Waikaka Primary School is among the first in the country to benefit from a $55 million school coal boiler replacement programme.
The government scheme funded the replacement of the school’s old coal boiler with a new more environmentally friendly wood pellet boiler.
Principal Bronwyn McCall said it was a cleaner way of heating the school.
“We’re burning clean energy… A couple times during the winter season we just need to empty the ashes out, but because it’s wood ash we can put it straight on our gardens so it means that we’re not producing waste and we can get rid of it in an environmentally friendly way.”
The whole process was automated and the boiler could even be controlled from her smartphone.
“It’s easier to look after. I don’t need a boiler person.
“That frees up some manpower hours.”
It would also kick in automatically if the school got too cold, which would be especially helpful during the school holidays to stop the pipes from bursting, she said.
When the school was running low on wood pellets, a notification would be sent to its supplier automatically and “more will just arrive”.

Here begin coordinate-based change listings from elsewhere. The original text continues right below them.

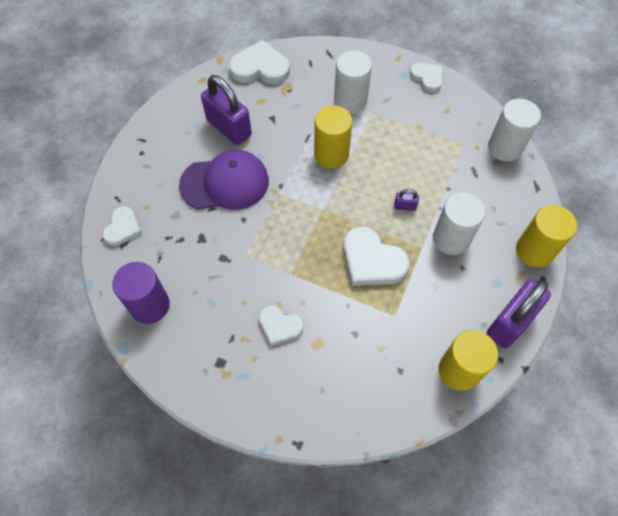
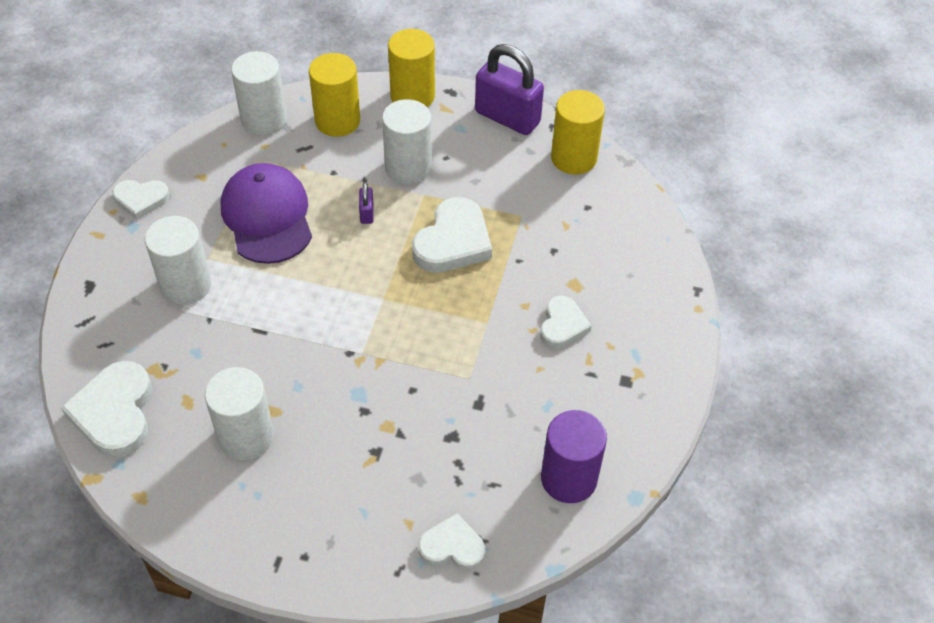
camera: 100 degrees left, 10 degrees down
purple cap [179,150,269,210] -> purple cap moved to [221,163,312,264]
purple padlock [201,75,252,145] -> white cylinder [205,367,274,460]
yellow cylinder [314,105,353,168] -> yellow cylinder moved to [309,53,360,137]
white heart [410,63,442,93] -> white heart turned 135 degrees counterclockwise [112,180,169,219]

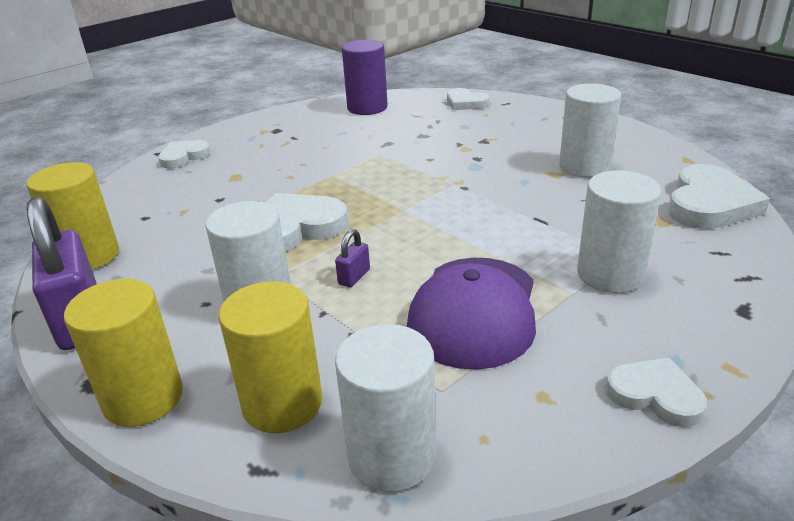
camera: 145 degrees left, 20 degrees down
white heart [540,296,591,348] -> white heart moved to [158,140,211,168]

“To be able to get decent heat in the classroom during the winter time will also be really good,” Ms McCall said.
“For the last few years with the coal boiler we haven’t been able to get decent coal and that definitely makes a difference to the temperature in the classroom. If we can find decent coal, it’s at an increased price.”

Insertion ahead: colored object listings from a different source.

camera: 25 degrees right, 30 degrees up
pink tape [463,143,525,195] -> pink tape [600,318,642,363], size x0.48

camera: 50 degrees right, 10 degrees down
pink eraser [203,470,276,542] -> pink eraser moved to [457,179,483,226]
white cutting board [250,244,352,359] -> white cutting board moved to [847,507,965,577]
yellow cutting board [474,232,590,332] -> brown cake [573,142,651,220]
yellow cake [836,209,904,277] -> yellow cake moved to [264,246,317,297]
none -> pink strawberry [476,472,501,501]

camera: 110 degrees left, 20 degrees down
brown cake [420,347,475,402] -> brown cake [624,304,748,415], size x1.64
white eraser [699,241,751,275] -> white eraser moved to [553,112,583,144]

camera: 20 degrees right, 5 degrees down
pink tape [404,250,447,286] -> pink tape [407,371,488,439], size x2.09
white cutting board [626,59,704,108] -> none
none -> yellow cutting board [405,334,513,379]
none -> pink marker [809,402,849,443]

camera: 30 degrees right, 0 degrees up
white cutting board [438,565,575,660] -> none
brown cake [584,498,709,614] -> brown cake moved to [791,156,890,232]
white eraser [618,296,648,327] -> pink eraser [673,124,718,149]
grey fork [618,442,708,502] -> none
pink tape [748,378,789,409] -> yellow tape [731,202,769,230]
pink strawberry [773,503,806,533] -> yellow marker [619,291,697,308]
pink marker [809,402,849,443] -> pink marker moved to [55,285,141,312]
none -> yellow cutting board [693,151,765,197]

The school did get quite cold at times and there were even afternoons when staff had needed to run the boiler, she said.
“We’re a little bit of a microclimate,” Ms McCall said.
“It’s a little bit different from Gore. We’re often a couple of degrees cooler in the wintertime.”
She was very happy her school had been selected for the programme.
The school had planned to replace the boiler anyway, and now the property money that had been put aside could be used on other projects.
Pukerau School was also selected for the programme and recently had its coal boiler replaced with a wood pellet boiler as well.
Ministry of Education infrastructure and digital leader Scott Evans said the two schools were chosen based on the condition of their old coal boilers.
“We are in the process of tendering for the replacement of coal boilers at other schools.”
The ministry hoped to have 93 coal boilers at 83 schools replaced with low-carbon alternatives by July next year, and the plan was to phase out all remaining school coal boilers by 2025.